Business organizations demand council legalize secondary suites in Calgary. By Legalizing secondary suites in Calgary can potentially help renters and homeowners in a big way. The Calgary Herald covered this potentially good news story.
Five business organizations united Tuesday to demand council legalize secondary suites throughout Calgary, create logic out of a now-illogical system and provide more safe affordable housing for their employees.
The joint appeal of the development and property-sales groups comes a day before a city committee mulls a proposal to drop zoning restrictions that prevent legal basement or backyard apartments in most single-family neighbourhoods.

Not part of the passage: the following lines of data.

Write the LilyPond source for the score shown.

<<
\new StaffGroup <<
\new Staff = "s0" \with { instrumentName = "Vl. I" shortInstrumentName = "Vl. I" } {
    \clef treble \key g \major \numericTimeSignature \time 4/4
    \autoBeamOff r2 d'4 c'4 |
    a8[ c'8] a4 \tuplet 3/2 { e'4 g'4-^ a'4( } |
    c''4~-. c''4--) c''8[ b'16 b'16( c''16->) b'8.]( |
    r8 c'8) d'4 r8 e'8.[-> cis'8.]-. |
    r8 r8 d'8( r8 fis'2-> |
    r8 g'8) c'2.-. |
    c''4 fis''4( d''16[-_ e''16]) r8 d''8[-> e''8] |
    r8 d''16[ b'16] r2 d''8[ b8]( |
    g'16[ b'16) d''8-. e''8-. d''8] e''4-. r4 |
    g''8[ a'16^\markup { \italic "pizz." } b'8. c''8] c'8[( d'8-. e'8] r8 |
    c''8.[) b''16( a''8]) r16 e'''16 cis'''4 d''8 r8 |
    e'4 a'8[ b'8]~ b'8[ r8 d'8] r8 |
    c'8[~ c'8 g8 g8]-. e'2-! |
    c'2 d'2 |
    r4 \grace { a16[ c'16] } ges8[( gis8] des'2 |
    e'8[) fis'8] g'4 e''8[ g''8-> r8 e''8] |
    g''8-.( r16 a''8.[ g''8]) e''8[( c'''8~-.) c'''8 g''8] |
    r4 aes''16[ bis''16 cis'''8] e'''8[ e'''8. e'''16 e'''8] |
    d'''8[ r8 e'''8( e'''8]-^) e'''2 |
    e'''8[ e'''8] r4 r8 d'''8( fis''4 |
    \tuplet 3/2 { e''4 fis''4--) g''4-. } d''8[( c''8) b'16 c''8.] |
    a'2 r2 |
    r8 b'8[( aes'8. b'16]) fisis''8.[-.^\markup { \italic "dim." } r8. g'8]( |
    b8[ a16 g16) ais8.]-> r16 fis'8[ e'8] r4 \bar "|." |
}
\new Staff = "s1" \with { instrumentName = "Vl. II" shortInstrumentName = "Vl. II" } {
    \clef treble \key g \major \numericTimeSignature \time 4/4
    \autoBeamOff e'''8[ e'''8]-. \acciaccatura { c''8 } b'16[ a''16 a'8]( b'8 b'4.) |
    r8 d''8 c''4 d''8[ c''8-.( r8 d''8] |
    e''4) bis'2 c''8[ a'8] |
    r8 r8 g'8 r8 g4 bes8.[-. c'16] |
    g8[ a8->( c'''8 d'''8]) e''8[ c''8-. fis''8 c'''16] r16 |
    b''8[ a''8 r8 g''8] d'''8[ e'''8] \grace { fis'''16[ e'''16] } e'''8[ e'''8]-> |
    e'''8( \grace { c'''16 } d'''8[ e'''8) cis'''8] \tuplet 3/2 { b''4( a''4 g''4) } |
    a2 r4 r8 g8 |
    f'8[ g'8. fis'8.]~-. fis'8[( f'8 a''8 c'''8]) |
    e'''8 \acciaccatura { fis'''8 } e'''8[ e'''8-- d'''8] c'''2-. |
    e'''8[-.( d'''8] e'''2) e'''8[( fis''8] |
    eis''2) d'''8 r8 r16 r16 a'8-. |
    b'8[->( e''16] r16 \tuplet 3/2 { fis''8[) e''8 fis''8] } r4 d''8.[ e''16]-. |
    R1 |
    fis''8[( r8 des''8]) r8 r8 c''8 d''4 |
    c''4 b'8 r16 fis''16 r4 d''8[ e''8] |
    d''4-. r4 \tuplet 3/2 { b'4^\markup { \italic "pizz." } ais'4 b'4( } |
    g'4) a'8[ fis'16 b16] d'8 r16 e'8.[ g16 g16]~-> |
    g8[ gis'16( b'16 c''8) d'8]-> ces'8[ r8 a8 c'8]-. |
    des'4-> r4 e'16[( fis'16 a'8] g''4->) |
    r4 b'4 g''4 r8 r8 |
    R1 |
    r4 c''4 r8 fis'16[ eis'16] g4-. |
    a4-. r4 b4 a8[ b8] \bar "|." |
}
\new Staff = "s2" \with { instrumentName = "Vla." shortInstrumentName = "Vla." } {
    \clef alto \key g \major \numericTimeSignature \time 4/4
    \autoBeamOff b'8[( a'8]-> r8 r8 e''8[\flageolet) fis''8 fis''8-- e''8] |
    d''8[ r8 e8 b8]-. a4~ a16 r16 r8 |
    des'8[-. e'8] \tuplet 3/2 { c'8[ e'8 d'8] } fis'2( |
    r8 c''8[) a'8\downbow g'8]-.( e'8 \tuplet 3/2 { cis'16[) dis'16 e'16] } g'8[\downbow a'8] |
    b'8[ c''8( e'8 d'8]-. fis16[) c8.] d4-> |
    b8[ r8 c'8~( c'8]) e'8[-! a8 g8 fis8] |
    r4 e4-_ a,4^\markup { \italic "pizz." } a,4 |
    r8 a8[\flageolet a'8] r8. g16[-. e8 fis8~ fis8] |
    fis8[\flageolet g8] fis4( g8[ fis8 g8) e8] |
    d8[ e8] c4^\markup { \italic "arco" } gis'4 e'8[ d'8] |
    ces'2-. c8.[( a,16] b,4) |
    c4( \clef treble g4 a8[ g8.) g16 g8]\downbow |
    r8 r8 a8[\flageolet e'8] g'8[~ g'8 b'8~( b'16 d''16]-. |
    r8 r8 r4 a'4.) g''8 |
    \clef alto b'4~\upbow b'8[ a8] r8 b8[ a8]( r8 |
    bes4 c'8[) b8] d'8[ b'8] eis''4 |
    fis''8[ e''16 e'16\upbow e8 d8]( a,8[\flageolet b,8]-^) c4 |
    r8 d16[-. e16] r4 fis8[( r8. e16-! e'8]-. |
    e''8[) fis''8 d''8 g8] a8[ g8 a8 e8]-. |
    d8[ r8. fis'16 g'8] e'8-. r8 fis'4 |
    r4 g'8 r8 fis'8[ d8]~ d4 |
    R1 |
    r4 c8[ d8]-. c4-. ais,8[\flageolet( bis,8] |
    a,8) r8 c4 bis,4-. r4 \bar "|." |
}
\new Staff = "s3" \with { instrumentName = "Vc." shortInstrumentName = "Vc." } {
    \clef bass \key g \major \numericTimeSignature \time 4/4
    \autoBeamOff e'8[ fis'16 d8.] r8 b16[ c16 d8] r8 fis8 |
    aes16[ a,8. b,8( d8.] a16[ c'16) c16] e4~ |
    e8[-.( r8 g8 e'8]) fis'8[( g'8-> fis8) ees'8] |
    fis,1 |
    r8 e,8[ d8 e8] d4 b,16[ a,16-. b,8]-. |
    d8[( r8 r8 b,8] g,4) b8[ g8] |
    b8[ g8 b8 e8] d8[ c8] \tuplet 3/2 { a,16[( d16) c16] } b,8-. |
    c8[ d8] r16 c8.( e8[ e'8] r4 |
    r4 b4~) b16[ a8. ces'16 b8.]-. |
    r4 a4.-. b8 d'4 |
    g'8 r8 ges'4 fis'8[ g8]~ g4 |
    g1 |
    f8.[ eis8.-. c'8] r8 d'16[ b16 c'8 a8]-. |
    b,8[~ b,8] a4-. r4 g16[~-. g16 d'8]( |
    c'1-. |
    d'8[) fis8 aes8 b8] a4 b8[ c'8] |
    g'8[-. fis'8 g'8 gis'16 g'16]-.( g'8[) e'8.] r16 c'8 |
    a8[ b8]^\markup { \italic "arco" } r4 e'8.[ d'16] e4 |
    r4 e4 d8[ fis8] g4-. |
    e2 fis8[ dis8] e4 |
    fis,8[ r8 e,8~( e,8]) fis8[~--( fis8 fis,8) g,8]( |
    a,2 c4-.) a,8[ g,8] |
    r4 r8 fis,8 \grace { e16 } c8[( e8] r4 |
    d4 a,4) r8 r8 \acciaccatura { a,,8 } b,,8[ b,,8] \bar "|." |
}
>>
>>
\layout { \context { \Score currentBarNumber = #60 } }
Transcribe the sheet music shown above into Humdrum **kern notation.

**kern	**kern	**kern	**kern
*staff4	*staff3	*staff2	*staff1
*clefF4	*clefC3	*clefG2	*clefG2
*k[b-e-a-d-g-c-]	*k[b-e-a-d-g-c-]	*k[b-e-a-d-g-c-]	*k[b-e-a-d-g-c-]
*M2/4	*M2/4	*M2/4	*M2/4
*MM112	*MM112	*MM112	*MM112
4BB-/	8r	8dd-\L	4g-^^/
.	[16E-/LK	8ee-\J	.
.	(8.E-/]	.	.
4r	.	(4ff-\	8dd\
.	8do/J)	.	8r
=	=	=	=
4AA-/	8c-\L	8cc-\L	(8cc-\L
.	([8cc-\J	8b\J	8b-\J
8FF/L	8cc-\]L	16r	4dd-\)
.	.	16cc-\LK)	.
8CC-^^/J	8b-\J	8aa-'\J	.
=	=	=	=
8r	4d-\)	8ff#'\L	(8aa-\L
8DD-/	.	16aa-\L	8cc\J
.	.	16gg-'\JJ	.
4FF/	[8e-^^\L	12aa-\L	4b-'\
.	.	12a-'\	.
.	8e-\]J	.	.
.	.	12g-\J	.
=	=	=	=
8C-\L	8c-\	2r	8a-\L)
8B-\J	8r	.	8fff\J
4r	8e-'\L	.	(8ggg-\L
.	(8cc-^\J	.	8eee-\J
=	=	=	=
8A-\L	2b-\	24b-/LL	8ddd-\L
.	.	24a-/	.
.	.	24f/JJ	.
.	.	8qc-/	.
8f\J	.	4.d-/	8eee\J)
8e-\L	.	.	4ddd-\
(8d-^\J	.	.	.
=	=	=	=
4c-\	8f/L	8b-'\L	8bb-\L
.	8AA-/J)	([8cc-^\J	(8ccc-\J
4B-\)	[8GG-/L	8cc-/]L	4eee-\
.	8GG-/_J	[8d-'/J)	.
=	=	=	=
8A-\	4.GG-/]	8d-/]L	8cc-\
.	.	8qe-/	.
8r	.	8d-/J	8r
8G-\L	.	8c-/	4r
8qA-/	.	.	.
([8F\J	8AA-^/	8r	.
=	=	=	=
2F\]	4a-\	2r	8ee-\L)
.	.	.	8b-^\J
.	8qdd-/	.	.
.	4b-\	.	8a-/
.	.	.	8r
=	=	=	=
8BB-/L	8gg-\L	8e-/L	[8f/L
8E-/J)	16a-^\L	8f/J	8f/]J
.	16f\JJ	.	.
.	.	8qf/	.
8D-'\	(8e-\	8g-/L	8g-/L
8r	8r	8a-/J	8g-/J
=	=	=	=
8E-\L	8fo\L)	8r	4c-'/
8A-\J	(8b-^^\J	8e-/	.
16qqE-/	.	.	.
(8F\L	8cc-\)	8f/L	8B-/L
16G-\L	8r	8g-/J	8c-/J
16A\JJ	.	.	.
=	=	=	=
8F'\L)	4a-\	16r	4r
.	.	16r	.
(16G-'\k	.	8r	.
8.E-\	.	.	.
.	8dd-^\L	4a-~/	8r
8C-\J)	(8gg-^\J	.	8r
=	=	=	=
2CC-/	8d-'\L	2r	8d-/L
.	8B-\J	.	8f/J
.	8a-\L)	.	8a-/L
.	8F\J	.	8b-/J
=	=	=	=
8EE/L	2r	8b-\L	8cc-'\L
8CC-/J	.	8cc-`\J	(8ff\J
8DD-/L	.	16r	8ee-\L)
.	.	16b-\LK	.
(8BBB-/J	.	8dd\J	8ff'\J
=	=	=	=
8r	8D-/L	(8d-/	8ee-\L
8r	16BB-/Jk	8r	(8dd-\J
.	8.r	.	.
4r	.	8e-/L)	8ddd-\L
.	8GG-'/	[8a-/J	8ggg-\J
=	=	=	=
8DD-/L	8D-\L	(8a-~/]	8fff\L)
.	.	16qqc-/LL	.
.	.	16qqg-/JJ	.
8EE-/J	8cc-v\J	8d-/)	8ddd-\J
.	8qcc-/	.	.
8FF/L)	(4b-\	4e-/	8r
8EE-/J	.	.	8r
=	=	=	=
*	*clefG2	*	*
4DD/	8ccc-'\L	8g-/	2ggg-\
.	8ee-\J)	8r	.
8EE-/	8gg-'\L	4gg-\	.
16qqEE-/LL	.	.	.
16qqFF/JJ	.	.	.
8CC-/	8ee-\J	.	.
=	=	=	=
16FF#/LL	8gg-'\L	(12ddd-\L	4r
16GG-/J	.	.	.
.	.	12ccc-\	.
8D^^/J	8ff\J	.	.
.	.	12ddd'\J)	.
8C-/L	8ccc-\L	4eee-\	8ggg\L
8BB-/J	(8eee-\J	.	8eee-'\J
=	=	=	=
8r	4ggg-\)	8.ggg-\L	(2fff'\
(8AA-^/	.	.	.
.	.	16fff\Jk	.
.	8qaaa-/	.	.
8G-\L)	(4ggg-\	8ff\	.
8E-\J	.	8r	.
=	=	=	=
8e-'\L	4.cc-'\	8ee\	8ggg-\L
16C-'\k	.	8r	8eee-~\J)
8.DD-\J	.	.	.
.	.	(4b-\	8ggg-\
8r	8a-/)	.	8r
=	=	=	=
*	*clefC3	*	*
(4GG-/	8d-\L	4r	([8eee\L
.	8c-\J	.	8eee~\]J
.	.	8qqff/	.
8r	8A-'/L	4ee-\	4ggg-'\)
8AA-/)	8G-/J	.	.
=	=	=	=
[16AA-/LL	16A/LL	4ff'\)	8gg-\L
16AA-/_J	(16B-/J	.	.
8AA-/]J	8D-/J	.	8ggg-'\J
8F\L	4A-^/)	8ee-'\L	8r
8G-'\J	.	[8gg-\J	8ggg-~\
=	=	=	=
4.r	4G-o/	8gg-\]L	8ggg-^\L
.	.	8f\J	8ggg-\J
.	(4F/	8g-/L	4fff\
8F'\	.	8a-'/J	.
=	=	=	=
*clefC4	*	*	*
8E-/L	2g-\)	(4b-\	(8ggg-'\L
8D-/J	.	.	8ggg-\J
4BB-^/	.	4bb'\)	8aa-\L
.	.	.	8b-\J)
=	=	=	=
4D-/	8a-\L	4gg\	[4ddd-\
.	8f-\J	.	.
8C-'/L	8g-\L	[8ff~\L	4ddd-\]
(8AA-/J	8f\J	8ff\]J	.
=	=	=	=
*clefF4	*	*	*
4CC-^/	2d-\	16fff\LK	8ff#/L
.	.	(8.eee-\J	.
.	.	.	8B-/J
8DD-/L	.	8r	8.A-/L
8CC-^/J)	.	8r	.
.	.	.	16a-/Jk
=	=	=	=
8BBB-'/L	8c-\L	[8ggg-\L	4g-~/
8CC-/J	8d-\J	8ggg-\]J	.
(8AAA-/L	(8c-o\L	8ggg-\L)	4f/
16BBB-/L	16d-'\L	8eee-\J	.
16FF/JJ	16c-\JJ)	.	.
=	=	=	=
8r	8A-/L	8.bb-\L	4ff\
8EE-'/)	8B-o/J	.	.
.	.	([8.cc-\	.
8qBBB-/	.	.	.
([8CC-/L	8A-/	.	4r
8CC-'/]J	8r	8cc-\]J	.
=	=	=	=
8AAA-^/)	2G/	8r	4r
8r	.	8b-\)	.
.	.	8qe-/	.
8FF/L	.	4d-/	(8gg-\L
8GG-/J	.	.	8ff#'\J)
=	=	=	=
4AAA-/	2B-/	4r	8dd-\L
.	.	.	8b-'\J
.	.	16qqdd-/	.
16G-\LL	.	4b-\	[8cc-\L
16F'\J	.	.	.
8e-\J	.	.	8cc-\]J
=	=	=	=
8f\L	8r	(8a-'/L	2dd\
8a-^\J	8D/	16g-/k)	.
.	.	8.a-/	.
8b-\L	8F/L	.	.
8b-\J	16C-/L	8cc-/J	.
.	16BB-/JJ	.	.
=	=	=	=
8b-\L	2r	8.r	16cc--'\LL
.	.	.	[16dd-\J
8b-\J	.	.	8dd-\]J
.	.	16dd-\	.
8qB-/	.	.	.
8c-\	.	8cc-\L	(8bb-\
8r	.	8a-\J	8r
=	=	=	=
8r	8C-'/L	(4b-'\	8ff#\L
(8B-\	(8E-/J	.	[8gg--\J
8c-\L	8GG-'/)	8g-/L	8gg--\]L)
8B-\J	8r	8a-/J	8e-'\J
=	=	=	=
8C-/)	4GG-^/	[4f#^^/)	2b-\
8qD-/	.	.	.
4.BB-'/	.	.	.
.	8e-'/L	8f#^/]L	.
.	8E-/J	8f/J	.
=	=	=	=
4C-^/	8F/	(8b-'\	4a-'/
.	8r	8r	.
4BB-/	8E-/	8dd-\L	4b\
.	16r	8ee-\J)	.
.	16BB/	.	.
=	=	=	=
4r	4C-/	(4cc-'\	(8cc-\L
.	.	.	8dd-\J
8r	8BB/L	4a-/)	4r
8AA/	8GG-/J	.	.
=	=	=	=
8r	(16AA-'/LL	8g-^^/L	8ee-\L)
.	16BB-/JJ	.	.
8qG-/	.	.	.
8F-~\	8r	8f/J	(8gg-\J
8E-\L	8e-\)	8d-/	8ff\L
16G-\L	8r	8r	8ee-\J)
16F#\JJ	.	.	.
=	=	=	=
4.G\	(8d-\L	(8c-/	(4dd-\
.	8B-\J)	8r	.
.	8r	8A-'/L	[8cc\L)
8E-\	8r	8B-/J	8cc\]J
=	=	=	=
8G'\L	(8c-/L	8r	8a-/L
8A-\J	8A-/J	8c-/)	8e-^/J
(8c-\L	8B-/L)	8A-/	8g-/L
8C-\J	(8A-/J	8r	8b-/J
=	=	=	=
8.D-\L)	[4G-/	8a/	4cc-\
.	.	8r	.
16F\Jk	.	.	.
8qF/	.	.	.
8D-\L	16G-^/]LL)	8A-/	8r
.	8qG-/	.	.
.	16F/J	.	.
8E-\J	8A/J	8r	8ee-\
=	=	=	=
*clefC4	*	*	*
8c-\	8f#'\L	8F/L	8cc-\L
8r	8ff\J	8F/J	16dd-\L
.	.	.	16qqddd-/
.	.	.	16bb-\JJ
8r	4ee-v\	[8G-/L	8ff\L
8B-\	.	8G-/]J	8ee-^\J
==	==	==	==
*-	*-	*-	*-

“We have a solution for affordable housing in the city under our nose and we’ve buried it,” said Sano Stante, president of the Calgary Real Estate Board.
“The city has a tendency to try to throw money at this kind of stuff, to buy apartments. Those aren’t solutions. We have a solution that exists.
Currently, most secondary suites don’t conform to strict city rules, creating a black market of tens of thousands of technically illegal low-rent units. Right now, landlords have no incentive to maintain them or keep them safe, for fear that a neighbour’s complaint and inspector’s visit could force a suite’s closure.
The system puts renters at risk, warned John Marotta of commercial property-development group, NAIOP. Current land-use policy prohibits Calgarians in many parts of the city.
“There’s some fundamental basis there for just protecting those people, making sure slum landlords aren’t take advantage of them, making them live in substandard facilities and putting their lives at risk,” he said.
Mayor Naheed Nenshi has become one of council’s most forceful advocates for a new policy that provides nearly all suites with a pathway towards legalization. But several council members have signalled they’re opposed to the massive change, since many homeowners warn that residential streets would be overrun with excess curbside parking and tranquil neighbourhoods would become shabbier.
“Let’s not talk about misperception and uncertainty about what could happen,” said Calgary Chamber of Commerce head Adam Legge. He also urged council to avoid phasing in suite legalization.
“If you don’t do it all in one fell swoop you kind of get into the game of who’s first, and who’s second, and who’s third in terms of communities and areas and districts,” he said.
The local branches of the suburb-developing Urban Development Institute and Canadian Home Builders Association also spoke out Tuesday, saying they favoured all sorts of housing choice for new Calgarians.
The leaders of both associations argued that suite reform will not only protect and expand choices for Calgary’s most vulnerable citizens – a plea echoed by anti-poverty groups – but they also want to ensure the industry’s own workers have quality rental housing.